### EXTRACTED DATA ###

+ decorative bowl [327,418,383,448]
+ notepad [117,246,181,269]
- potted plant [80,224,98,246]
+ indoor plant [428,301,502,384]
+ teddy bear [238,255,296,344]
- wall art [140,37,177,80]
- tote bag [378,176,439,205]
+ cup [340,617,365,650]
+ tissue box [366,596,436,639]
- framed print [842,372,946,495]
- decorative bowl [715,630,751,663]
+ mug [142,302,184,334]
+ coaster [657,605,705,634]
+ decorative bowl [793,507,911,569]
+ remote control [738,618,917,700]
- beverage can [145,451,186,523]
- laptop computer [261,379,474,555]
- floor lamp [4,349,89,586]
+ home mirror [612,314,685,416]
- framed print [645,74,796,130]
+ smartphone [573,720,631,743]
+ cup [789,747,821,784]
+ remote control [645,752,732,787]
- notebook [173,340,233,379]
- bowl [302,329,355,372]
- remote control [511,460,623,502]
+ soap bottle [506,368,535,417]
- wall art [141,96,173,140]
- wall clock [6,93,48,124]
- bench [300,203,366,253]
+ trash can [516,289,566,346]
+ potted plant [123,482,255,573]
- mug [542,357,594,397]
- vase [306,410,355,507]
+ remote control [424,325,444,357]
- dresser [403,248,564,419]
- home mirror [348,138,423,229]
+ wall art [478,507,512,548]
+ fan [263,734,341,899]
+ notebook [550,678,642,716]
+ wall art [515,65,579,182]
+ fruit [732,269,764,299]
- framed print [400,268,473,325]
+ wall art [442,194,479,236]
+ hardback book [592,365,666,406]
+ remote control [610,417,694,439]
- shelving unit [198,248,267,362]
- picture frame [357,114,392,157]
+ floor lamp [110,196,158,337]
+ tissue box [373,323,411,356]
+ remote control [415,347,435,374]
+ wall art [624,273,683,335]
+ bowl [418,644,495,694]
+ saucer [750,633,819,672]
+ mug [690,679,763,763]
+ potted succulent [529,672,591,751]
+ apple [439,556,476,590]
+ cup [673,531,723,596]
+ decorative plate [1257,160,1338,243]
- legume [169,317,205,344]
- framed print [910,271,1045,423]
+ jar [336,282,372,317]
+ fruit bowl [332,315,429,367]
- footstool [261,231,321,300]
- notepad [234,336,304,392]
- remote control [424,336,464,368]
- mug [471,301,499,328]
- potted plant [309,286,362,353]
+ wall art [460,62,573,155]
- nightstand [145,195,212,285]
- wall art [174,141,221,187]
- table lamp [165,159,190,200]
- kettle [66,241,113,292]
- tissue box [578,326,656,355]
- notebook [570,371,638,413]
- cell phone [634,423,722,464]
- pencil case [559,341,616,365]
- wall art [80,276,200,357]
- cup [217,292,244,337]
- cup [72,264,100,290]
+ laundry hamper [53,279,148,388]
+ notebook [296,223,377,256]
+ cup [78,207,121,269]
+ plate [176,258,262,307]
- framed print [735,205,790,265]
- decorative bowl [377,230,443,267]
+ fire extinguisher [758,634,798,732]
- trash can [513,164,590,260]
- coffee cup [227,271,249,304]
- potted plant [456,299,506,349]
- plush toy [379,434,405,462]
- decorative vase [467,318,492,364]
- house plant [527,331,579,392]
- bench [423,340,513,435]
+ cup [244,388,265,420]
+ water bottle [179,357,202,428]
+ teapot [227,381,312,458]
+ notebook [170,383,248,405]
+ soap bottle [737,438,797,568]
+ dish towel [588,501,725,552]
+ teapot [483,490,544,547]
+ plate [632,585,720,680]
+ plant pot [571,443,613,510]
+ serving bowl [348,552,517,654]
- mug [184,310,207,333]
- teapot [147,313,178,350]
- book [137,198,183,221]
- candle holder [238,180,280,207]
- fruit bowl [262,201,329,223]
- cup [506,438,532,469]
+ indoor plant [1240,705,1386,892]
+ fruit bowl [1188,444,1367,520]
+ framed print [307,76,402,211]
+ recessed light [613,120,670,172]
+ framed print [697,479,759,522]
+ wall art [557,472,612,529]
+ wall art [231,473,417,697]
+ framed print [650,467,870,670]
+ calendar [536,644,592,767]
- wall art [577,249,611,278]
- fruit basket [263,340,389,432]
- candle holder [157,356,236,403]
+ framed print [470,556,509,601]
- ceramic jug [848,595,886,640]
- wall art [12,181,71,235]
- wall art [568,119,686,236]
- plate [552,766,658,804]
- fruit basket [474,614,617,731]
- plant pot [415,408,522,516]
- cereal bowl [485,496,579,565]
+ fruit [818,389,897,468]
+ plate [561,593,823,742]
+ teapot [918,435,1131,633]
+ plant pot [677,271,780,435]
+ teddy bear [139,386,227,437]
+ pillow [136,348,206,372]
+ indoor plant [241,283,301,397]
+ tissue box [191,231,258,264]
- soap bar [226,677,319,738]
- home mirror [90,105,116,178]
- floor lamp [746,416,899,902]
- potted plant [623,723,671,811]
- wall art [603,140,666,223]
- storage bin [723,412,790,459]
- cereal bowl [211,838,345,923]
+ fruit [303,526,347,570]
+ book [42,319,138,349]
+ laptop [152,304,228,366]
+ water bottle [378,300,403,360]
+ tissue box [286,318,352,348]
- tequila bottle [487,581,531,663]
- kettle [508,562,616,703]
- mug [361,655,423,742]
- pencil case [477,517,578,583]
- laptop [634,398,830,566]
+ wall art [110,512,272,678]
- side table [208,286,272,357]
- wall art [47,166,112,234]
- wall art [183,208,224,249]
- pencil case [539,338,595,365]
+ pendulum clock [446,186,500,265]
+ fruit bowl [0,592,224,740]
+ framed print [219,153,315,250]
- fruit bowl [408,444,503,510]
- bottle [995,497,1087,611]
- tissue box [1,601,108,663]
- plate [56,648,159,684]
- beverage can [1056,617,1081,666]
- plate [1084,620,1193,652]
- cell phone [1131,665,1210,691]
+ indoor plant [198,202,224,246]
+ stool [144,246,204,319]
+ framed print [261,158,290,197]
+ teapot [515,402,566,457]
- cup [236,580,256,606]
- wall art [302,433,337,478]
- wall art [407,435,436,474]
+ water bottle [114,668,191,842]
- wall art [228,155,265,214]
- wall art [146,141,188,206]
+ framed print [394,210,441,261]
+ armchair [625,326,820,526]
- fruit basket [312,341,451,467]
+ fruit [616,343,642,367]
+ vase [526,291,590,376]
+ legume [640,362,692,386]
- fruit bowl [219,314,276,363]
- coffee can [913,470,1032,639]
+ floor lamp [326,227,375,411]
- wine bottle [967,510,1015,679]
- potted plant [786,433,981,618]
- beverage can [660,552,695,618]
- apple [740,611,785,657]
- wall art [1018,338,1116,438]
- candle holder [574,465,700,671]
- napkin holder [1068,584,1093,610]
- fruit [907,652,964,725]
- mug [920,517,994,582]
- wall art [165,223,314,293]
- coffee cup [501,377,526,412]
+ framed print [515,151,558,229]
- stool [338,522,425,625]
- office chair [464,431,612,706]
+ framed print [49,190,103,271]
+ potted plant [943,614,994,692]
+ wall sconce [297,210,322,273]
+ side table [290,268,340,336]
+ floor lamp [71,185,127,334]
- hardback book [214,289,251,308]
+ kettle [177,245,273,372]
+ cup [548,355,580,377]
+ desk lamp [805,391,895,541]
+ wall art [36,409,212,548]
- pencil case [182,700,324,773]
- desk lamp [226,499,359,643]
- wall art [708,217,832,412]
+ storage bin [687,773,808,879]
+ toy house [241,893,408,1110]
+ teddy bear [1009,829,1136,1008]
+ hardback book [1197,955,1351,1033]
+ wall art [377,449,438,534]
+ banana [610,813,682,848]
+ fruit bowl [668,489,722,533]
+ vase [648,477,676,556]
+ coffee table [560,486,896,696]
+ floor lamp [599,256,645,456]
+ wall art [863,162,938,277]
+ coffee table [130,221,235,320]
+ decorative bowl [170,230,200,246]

###

> **YOUR GOAL**
The whole of the data is to be returned with every line intact.

> **SOLUTION TO THIS TASK**
+ decorative bowl [327,418,383,448]
+ notepad [117,246,181,269]
- potted plant [80,224,98,246]
+ indoor plant [428,301,502,384]
+ teddy bear [238,255,296,344]
- wall art [140,37,177,80]
- tote bag [378,176,439,205]
+ cup [340,617,365,650]
+ tissue box [366,596,436,639]
- framed print [842,372,946,495]
- decorative bowl [715,630,751,663]
+ mug [142,302,184,334]
+ coaster [657,605,705,634]
+ decorative bowl [793,507,911,569]
+ remote control [738,618,917,700]
- beverage can [145,451,186,523]
- laptop computer [261,379,474,555]
- floor lamp [4,349,89,586]
+ home mirror [612,314,685,416]
- framed print [645,74,796,130]
+ smartphone [573,720,631,743]
+ cup [789,747,821,784]
+ remote control [645,752,732,787]
- notebook [173,340,233,379]
- bowl [302,329,355,372]
- remote control [511,460,623,502]
+ soap bottle [506,368,535,417]
- wall art [141,96,173,140]
- wall clock [6,93,48,124]
- bench [300,203,366,253]
+ trash can [516,289,566,346]
+ potted plant [123,482,255,573]
- mug [542,357,594,397]
- vase [306,410,355,507]
+ remote control [424,325,444,357]
- dresser [403,248,564,419]
- home mirror [348,138,423,229]
+ wall art [478,507,512,548]
+ fan [263,734,341,899]
+ notebook [550,678,642,716]
+ wall art [515,65,579,182]
+ fruit [732,269,764,299]
- framed print [400,268,473,325]
+ wall art [442,194,479,236]
+ hardback book [592,365,666,406]
+ remote control [610,417,694,439]
- shelving unit [198,248,267,362]
- picture frame [357,114,392,157]
+ floor lamp [110,196,158,337]
+ tissue box [373,323,411,356]
+ remote control [415,347,435,374]
+ wall art [624,273,683,335]
+ bowl [418,644,495,694]
+ saucer [750,633,819,672]
+ mug [690,679,763,763]
+ potted succulent [529,672,591,751]
+ apple [439,556,476,590]
+ cup [673,531,723,596]
+ decorative plate [1257,160,1338,243]
- legume [169,317,205,344]
- framed print [910,271,1045,423]
+ jar [336,282,372,317]
+ fruit bowl [332,315,429,367]
- footstool [261,231,321,300]
- notepad [234,336,304,392]
- remote control [424,336,464,368]
- mug [471,301,499,328]
- potted plant [309,286,362,353]
+ wall art [460,62,573,155]
- nightstand [145,195,212,285]
- wall art [174,141,221,187]
- table lamp [165,159,190,200]
- kettle [66,241,113,292]
- tissue box [578,326,656,355]
- notebook [570,371,638,413]
- cell phone [634,423,722,464]
- pencil case [559,341,616,365]
- wall art [80,276,200,357]
- cup [217,292,244,337]
- cup [72,264,100,290]
+ laundry hamper [53,279,148,388]
+ notebook [296,223,377,256]
+ cup [78,207,121,269]
+ plate [176,258,262,307]
- framed print [735,205,790,265]
- decorative bowl [377,230,443,267]
+ fire extinguisher [758,634,798,732]
- trash can [513,164,590,260]
- coffee cup [227,271,249,304]
- potted plant [456,299,506,349]
- plush toy [379,434,405,462]
- decorative vase [467,318,492,364]
- house plant [527,331,579,392]
- bench [423,340,513,435]
+ cup [244,388,265,420]
+ water bottle [179,357,202,428]
+ teapot [227,381,312,458]
+ notebook [170,383,248,405]
+ soap bottle [737,438,797,568]
+ dish towel [588,501,725,552]
+ teapot [483,490,544,547]
+ plate [632,585,720,680]
+ plant pot [571,443,613,510]
+ serving bowl [348,552,517,654]
- mug [184,310,207,333]
- teapot [147,313,178,350]
- book [137,198,183,221]
- candle holder [238,180,280,207]
- fruit bowl [262,201,329,223]
- cup [506,438,532,469]
+ indoor plant [1240,705,1386,892]
+ fruit bowl [1188,444,1367,520]
+ framed print [307,76,402,211]
+ recessed light [613,120,670,172]
+ framed print [697,479,759,522]
+ wall art [557,472,612,529]
+ wall art [231,473,417,697]
+ framed print [650,467,870,670]
+ calendar [536,644,592,767]
- wall art [577,249,611,278]
- fruit basket [263,340,389,432]
- candle holder [157,356,236,403]
+ framed print [470,556,509,601]
- ceramic jug [848,595,886,640]
- wall art [12,181,71,235]
- wall art [568,119,686,236]
- plate [552,766,658,804]
- fruit basket [474,614,617,731]
- plant pot [415,408,522,516]
- cereal bowl [485,496,579,565]
+ fruit [818,389,897,468]
+ plate [561,593,823,742]
+ teapot [918,435,1131,633]
+ plant pot [677,271,780,435]
+ teddy bear [139,386,227,437]
+ pillow [136,348,206,372]
+ indoor plant [241,283,301,397]
+ tissue box [191,231,258,264]
- soap bar [226,677,319,738]
- home mirror [90,105,116,178]
- floor lamp [746,416,899,902]
- potted plant [623,723,671,811]
- wall art [603,140,666,223]
- storage bin [723,412,790,459]
- cereal bowl [211,838,345,923]
+ fruit [303,526,347,570]
+ book [42,319,138,349]
+ laptop [152,304,228,366]
+ water bottle [378,300,403,360]
+ tissue box [286,318,352,348]
- tequila bottle [487,581,531,663]
- kettle [508,562,616,703]
- mug [361,655,423,742]
- pencil case [477,517,578,583]
- laptop [634,398,830,566]
+ wall art [110,512,272,678]
- side table [208,286,272,357]
- wall art [47,166,112,234]
- wall art [183,208,224,249]
- pencil case [539,338,595,365]
+ pendulum clock [446,186,500,265]
+ fruit bowl [0,592,224,740]
+ framed print [219,153,315,250]
- fruit bowl [408,444,503,510]
- bottle [995,497,1087,611]
- tissue box [1,601,108,663]
- plate [56,648,159,684]
- beverage can [1056,617,1081,666]
- plate [1084,620,1193,652]
- cell phone [1131,665,1210,691]
+ indoor plant [198,202,224,246]
+ stool [144,246,204,319]
+ framed print [261,158,290,197]
+ teapot [515,402,566,457]
- cup [236,580,256,606]
- wall art [302,433,337,478]
- wall art [407,435,436,474]
+ water bottle [114,668,191,842]
- wall art [228,155,265,214]
- wall art [146,141,188,206]
+ framed print [394,210,441,261]
+ armchair [625,326,820,526]
- fruit basket [312,341,451,467]
+ fruit [616,343,642,367]
+ vase [526,291,590,376]
+ legume [640,362,692,386]
- fruit bowl [219,314,276,363]
- coffee can [913,470,1032,639]
+ floor lamp [326,227,375,411]
- wine bottle [967,510,1015,679]
- potted plant [786,433,981,618]
- beverage can [660,552,695,618]
- apple [740,611,785,657]
- wall art [1018,338,1116,438]
- candle holder [574,465,700,671]
- napkin holder [1068,584,1093,610]
- fruit [907,652,964,725]
- mug [920,517,994,582]
- wall art [165,223,314,293]
- coffee cup [501,377,526,412]
+ framed print [515,151,558,229]
- stool [338,522,425,625]
- office chair [464,431,612,706]
+ framed print [49,190,103,271]
+ potted plant [943,614,994,692]
+ wall sconce [297,210,322,273]
+ side table [290,268,340,336]
+ floor lamp [71,185,127,334]
- hardback book [214,289,251,308]
+ kettle [177,245,273,372]
+ cup [548,355,580,377]
+ desk lamp [805,391,895,541]
+ wall art [36,409,212,548]
- pencil case [182,700,324,773]
- desk lamp [226,499,359,643]
- wall art [708,217,832,412]
+ storage bin [687,773,808,879]
+ toy house [241,893,408,1110]
+ teddy bear [1009,829,1136,1008]
+ hardback book [1197,955,1351,1033]
+ wall art [377,449,438,534]
+ banana [610,813,682,848]
+ fruit bowl [668,489,722,533]
+ vase [648,477,676,556]
+ coffee table [560,486,896,696]
+ floor lamp [599,256,645,456]
+ wall art [863,162,938,277]
+ coffee table [130,221,235,320]
+ decorative bowl [170,230,200,246]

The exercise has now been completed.